Segment Open
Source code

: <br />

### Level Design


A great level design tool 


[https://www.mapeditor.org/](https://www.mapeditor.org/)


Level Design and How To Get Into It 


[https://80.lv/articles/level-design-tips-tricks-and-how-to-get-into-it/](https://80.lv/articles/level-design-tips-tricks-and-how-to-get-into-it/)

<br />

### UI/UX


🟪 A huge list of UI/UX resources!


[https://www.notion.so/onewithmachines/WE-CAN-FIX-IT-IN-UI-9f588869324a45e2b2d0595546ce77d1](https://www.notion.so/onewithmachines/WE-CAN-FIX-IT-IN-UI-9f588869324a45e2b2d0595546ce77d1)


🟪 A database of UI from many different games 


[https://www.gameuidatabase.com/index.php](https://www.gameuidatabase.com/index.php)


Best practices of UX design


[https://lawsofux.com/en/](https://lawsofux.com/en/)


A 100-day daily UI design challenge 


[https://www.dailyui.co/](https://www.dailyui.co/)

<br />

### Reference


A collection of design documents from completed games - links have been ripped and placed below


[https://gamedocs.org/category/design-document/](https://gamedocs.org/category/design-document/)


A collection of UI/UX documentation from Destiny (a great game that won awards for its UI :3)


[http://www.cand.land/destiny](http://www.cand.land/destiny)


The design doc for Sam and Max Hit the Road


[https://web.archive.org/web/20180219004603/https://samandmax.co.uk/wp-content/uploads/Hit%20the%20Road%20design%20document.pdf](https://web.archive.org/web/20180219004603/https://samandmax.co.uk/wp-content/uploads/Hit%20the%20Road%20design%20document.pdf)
Segment Closed
Rewrite the entries above, changing "collection" to "compilation" wherever it appears and leaving everything else the same.

Source code

: <br />

### Level Design


A great level design tool 


[https://www.mapeditor.org/](https://www.mapeditor.org/)


Level Design and How To Get Into It 


[https://80.lv/articles/level-design-tips-tricks-and-how-to-get-into-it/](https://80.lv/articles/level-design-tips-tricks-and-how-to-get-into-it/)

<br />

### UI/UX


🟪 A huge list of UI/UX resources!


[https://www.notion.so/onewithmachines/WE-CAN-FIX-IT-IN-UI-9f588869324a45e2b2d0595546ce77d1](https://www.notion.so/onewithmachines/WE-CAN-FIX-IT-IN-UI-9f588869324a45e2b2d0595546ce77d1)


🟪 A database of UI from many different games 


[https://www.gameuidatabase.com/index.php](https://www.gameuidatabase.com/index.php)


Best practices of UX design


[https://lawsofux.com/en/](https://lawsofux.com/en/)


A 100-day daily UI design challenge 


[https://www.dailyui.co/](https://www.dailyui.co/)

<br />

### Reference


A compilation of design documents from completed games - links have been ripped and placed below


[https://gamedocs.org/category/design-document/](https://gamedocs.org/category/design-document/)


A compilation of UI/UX documentation from Destiny (a great game that won awards for its UI :3)


[http://www.cand.land/destiny](http://www.cand.land/destiny)


The design doc for Sam and Max Hit the Road


[https://web.archive.org/web/20180219004603/https://samandmax.co.uk/wp-content/uploads/Hit%20the%20Road%20design%20document.pdf](https://web.archive.org/web/20180219004603/https://samandmax.co.uk/wp-content/uploads/Hit%20the%20Road%20design%20document.pdf)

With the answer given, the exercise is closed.